FRAGMENTO:
════
A menudo sueño con museos. Nada más lejos de la naturaleza magmática del sueño que esas grandes galerías civiles, proyecto ilustrado para imponer una apariencia de orden a los desbordamientos de la imaginación. Son sueños sin angustia, peculiarmente acogedores. No es de extrañar, he pasado en ellos horas deliciosas de todas las maneras posibles: sobrio, drogado y enamorado.
Evitando si se puede las aglomeraciones de visitantes, me gusta su silencio solo roto por susurros (a veces pienso en qué es lo que flota en el aire de las salas vacantes durante la noche), el lento deambular de uno a otro asombro.
En las antípodas de la compulsiva acumulación de imágenes en las redes, hay algo grato en esa lenta itinerancia, que crea una disposición benévola de las propias facultades de comprensión y emoción. El placer de encantarse ante algún detalle de una obra ante la que nadie se detiene ―una casa con las ventanas encendidas en una montaña del Paraíso, en la National Gallery― la conmoción casi física al enfrentarse a pinturas cuya reproducción gráfica no da la medida de su grandeza ―el descendimiento de Van der Weyden en El Prado―, el reencuentro amistoso con el cuadro que hace años que no visitábamos, siempre el mismo, siempre otro.
════
DATOS MOSTRADOS:
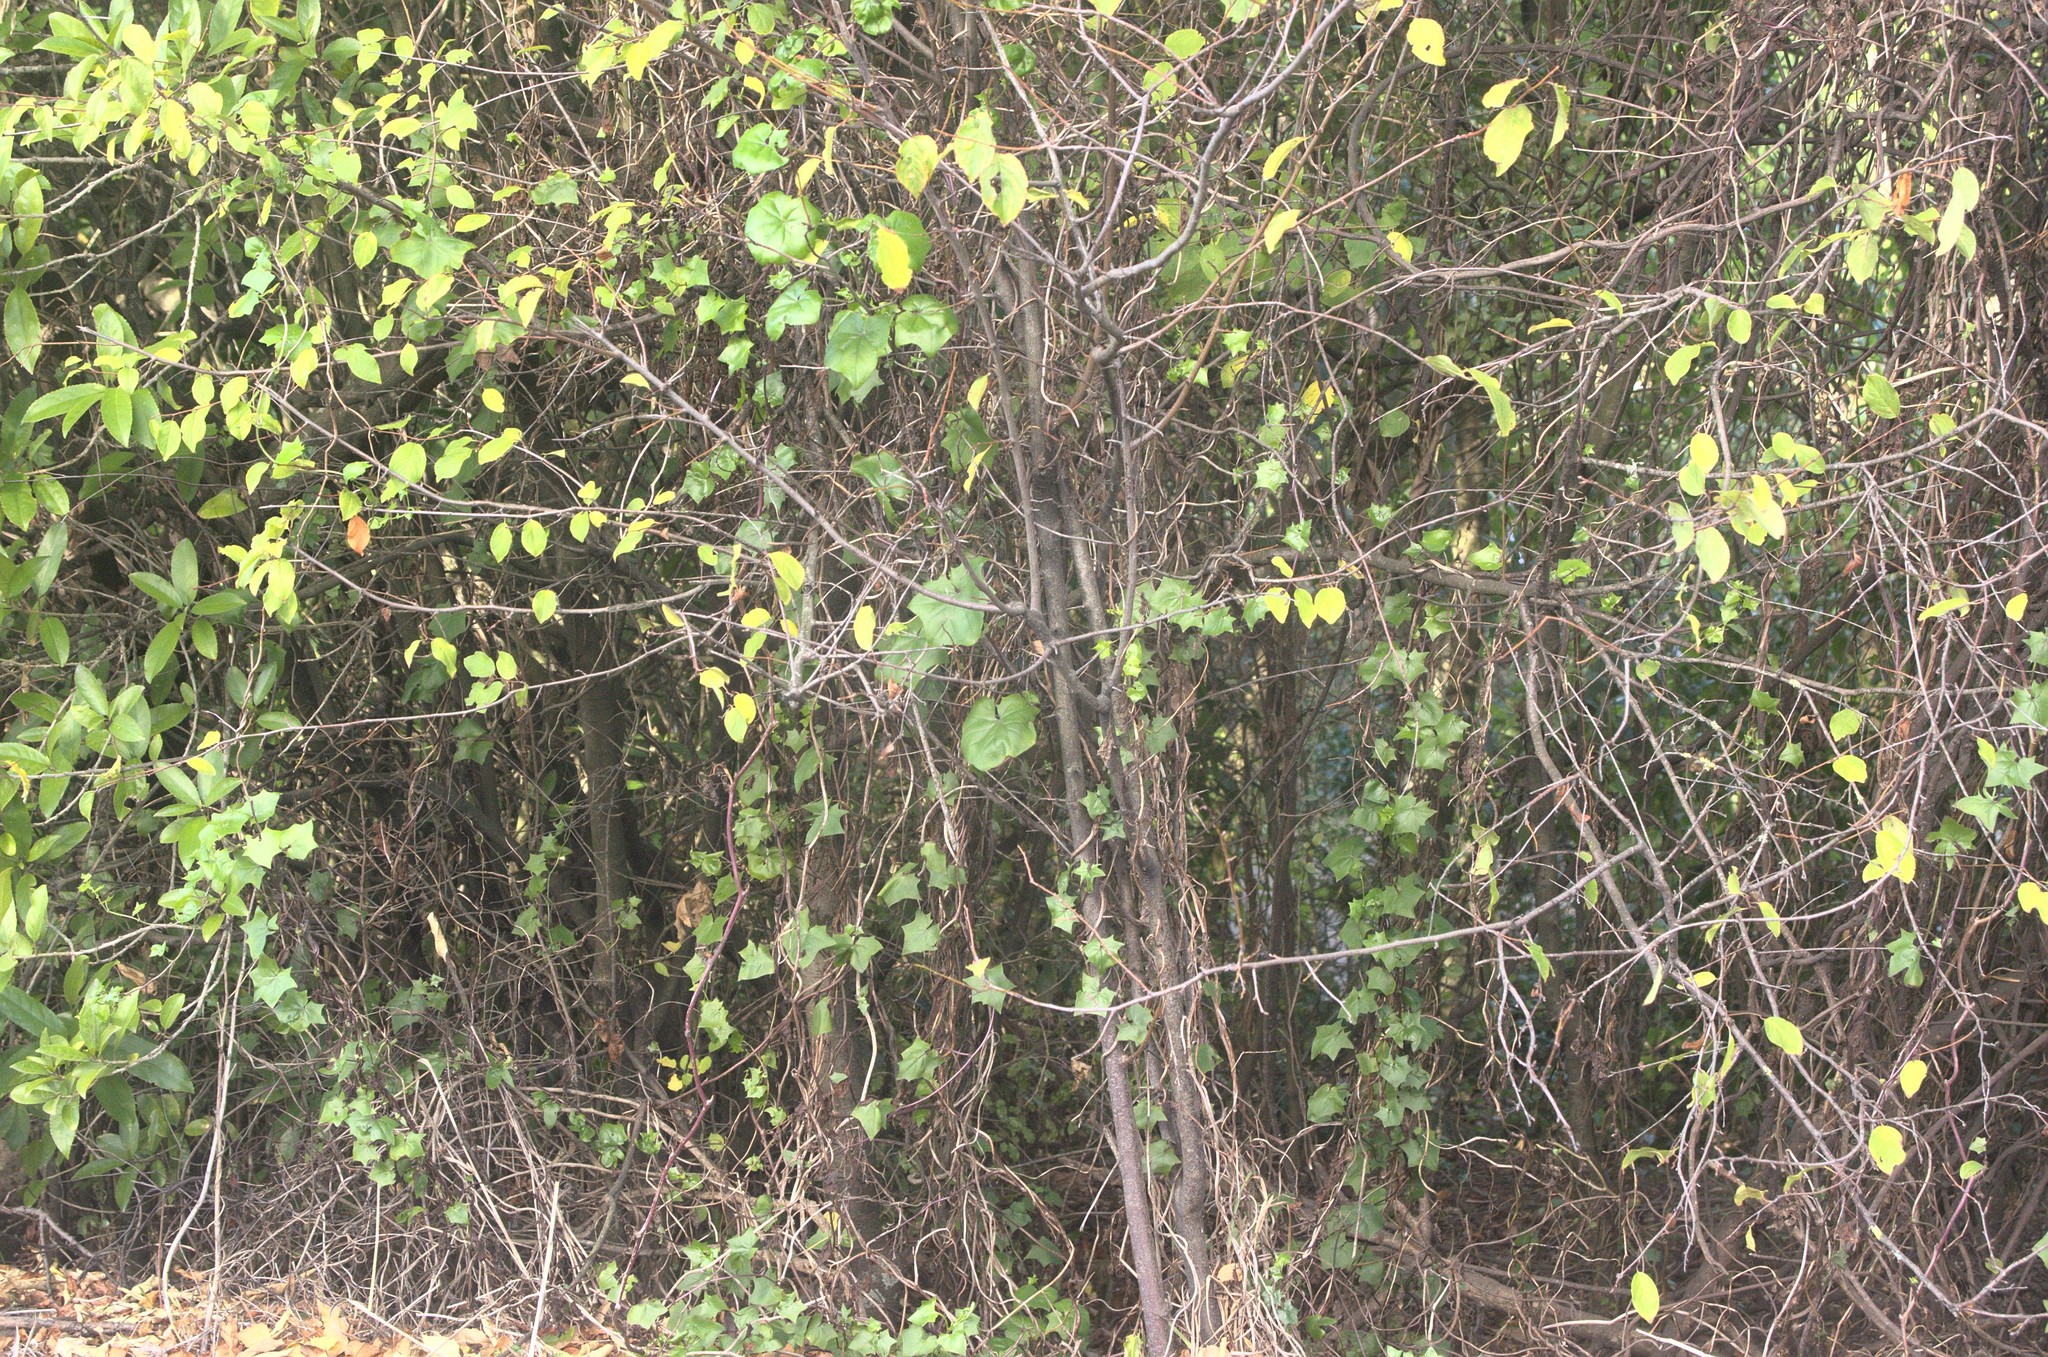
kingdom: Plantae
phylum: Tracheophyta
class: Magnoliopsida
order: Asterales
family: Asteraceae
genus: Delairea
════
Por favor, copia el fragmento sobre los museos empezando por "Evitando si se" y siguiendo hasta "a otro asombro.", y cambia "silencio" por "sosiego". Los registros proceden de otra fuente.

Evitando si se puede las aglomeraciones de visitantes, me gusta su sosiego solo roto por susurros (a veces pienso en qué es lo que flota en el aire de las salas vacantes durante la noche), el lento deambular de uno a otro asombro.